AUSGEWÄHLTER AUSZUG ▸
+++
Memphis in Basel – der Novartis Pavillon von Michele de Lucchi
Ulf Meyer
18. mayo 2022
Foto © Novartis
Mit dem Bau, der dank einer Medienfassade fröhlich-bunt leuchten kann, beginnt die Öffnung des Novartis-Campus für die Öffentlichkeit. Das verdient Lob. Doch Architektur und Ausstellung ernten zu Recht Kritik.
Als «verbotene Stadt» wird der Novartis-Campus in Basel zuweilen beschrieben, weil das riesige innerstädtische Firmengelände normalerweise für die Öffentlichkeit unzugänglich ist. Zuletzt hatte der Pharmakonzern mit Bauten von Diener & Diener, SANAA und Herzog & de Meuron sein Interesse an der Architektur bewiesen – allerdings vor allem zur Freude der eigenen Mitarbeitenden. Nun steht ein rundes, schillerndes Ausstellungs- und Veranstaltungszentrum vor dem Campus. Es soll das weithin sichtbare Zeichen einer neuen Offenheit sein. Die Lokalpresse wertet das Bauwerk als «Abschied vom Campus-Gedanken und Neustart gegenüber Basel».
+++
ZU ERLEDIGENDE AUFGABEN ▸
1 – Wie wird der Novartis-Campus laut dem Text über den Novartis Pavillon zuweilen bezeichnet?
2 – Nenne alle Architekturbüros, mit deren Bauten der Pharmakonzern laut dem Text über den Novartis Pavillon zuletzt sein Interesse an der Architektur bewiesen hat.
3 – Führe den Text über den Novartis Pavillon im Anschluss an seinen letzten Satz weiter.

AUFGEFÜHRTES MATERIAL ▸
+++
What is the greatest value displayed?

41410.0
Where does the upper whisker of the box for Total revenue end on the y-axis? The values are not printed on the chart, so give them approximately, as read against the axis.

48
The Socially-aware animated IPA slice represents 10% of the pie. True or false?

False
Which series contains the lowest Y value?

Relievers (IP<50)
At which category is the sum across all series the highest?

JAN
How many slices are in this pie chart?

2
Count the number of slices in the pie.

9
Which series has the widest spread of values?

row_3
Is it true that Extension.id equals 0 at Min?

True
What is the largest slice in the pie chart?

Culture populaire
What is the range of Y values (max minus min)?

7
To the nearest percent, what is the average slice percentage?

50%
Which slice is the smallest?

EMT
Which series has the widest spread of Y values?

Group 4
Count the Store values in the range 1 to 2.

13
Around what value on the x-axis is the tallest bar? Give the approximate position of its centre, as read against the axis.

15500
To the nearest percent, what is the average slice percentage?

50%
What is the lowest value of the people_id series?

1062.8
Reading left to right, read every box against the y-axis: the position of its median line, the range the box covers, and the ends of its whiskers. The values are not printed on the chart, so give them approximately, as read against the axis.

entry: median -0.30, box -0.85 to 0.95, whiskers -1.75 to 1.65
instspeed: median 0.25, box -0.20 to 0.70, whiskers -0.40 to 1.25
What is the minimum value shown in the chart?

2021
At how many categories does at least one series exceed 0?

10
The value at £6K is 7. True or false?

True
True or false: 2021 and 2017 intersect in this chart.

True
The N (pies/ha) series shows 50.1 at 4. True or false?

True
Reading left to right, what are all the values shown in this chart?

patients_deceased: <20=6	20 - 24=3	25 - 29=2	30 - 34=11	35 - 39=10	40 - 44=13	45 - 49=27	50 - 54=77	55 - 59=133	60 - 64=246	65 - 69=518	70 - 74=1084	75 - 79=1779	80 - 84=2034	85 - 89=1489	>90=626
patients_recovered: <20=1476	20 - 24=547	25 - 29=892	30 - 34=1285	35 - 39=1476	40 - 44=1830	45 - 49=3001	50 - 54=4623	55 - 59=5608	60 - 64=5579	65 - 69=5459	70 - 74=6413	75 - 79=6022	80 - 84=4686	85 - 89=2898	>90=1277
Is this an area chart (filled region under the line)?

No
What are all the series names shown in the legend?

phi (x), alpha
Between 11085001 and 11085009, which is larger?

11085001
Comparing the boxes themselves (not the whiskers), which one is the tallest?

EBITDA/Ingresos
+++
NUMMERIERTE ANTWORTEN ▸
1 – Als «verbotene Stadt».

2 – Diener & Diener, SANAA, Herzog & de Meuron

3 –
Der «Donut» wurde von Michele de Lucchi entworfen und wirkt mit seiner schuppenartigen PV-Fassade aus der Ferne wie eine abgestellte, glänzende koreanische Keramikvase. Erst bei näherem Hinsehen zeigen sich das feine Diagrid der Fassade und die Details. Der hohle Ring des Gebäudes kann über einen wie eine «promenade architecturale» inszenierten Pfad durch den umliegenden Garten erwandert werden und zeigt erst dann seine Räumlichkeit. De Lucchi, der auch als Designer bekannt ist, hatte im Wettbewerb 6a architects aus London, Shigeru Ban aus Tokyo und Smiljan Radic aus Chile ausgestochen.
Foto © Novartis
Freude an Farben und FormenSein Pavillon wird entlang der Voltastrasse jeden Tag von Tausenden Autofahrern bei der Fahrt in die Stadt wahrgenommen. De Lucchi hat die Fassade aus Metall und Glas mit Photovoltaikzellen und 30000 LED-Leuchten bestückt, die mit Solarstrom betrieben werden. Abends leuchtet die Medienfassade in bunten Farben – eine Erinnerung an die Farb- und Formfreude der Memphis-Designer, zu denen der Entwerfer des Pavillons einst zählte.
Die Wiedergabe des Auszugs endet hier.